▶ **What is expected**
Please restate the listing word for word, omitting the images.

▶ **Raw data**
_ _ _ _ _
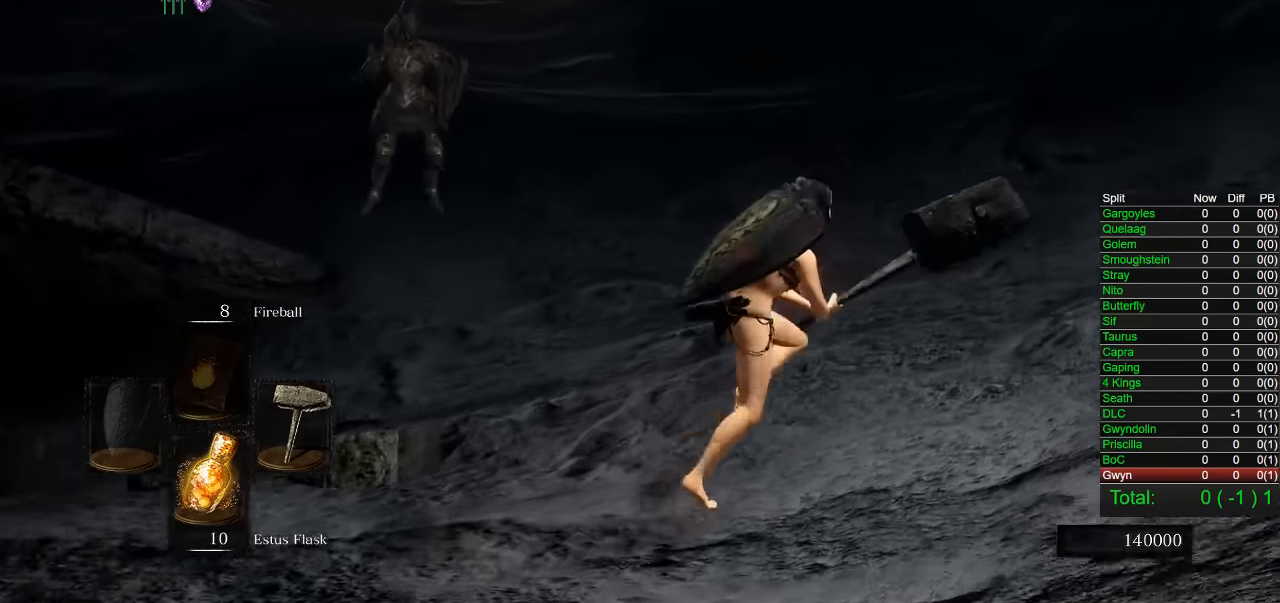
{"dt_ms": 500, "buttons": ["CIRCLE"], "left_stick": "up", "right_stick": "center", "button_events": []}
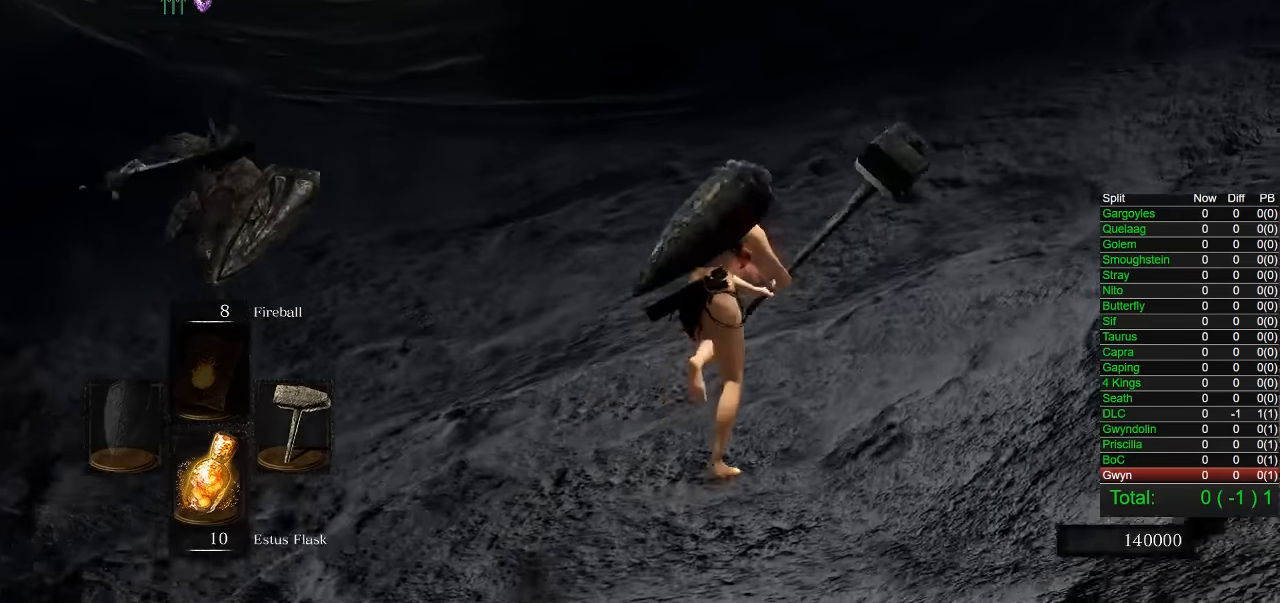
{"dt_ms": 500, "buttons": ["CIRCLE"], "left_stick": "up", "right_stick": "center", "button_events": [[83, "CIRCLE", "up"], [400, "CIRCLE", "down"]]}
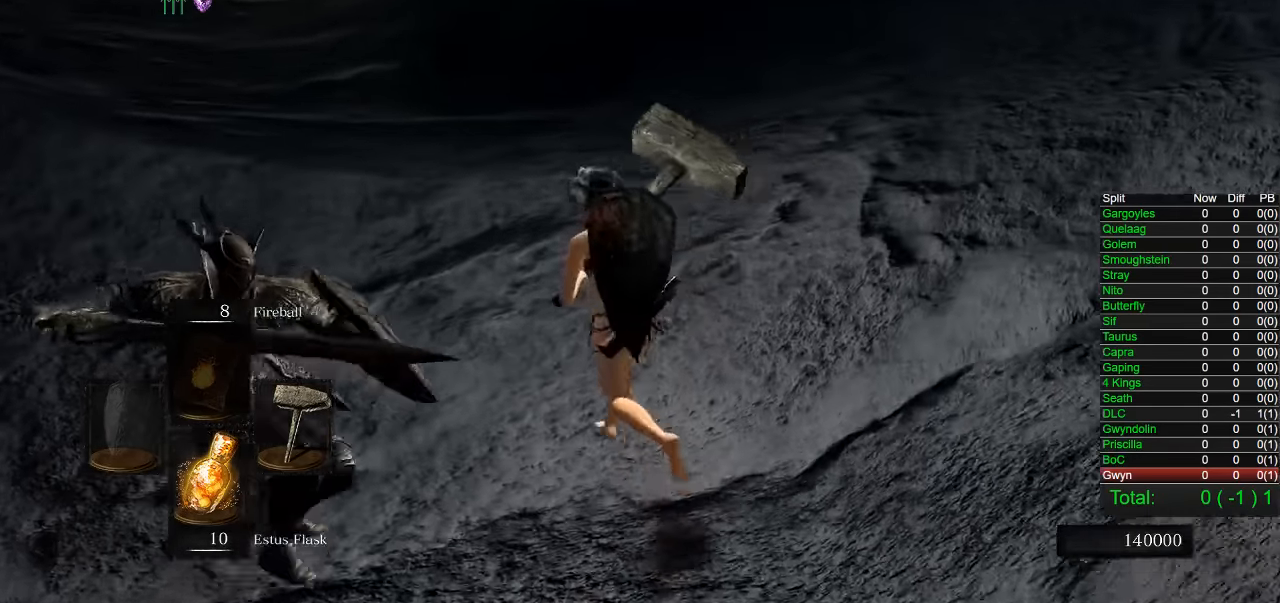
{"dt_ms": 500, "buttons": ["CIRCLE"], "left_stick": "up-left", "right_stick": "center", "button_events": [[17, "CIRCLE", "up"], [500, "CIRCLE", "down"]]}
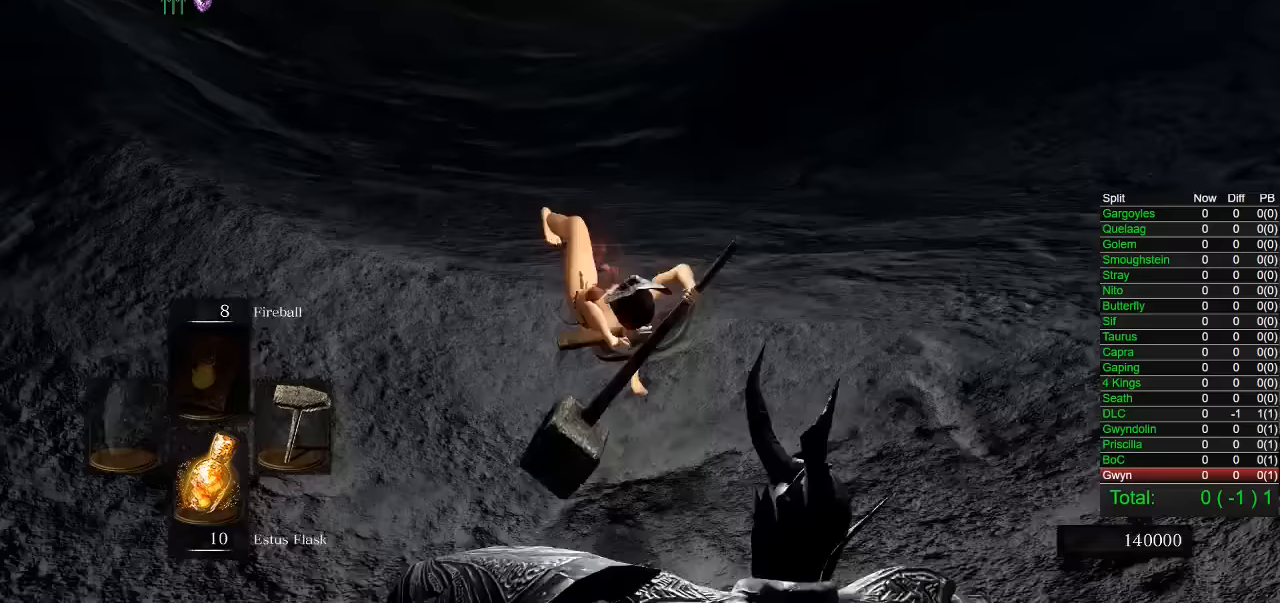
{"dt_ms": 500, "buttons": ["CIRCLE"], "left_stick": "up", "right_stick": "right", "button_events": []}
_ _ _ _ _
▶ **Your solution**
{"dt_ms": 500, "buttons": ["CIRCLE"], "left_stick": "up", "right_stick": "center", "button_events": []}
{"dt_ms": 500, "buttons": ["CIRCLE"], "left_stick": "up", "right_stick": "center", "button_events": [[83, "CIRCLE", "up"], [400, "CIRCLE", "down"]]}
{"dt_ms": 500, "buttons": ["CIRCLE"], "left_stick": "up-left", "right_stick": "center", "button_events": [[17, "CIRCLE", "up"], [500, "CIRCLE", "down"]]}
{"dt_ms": 500, "buttons": ["CIRCLE"], "left_stick": "up", "right_stick": "right", "button_events": []}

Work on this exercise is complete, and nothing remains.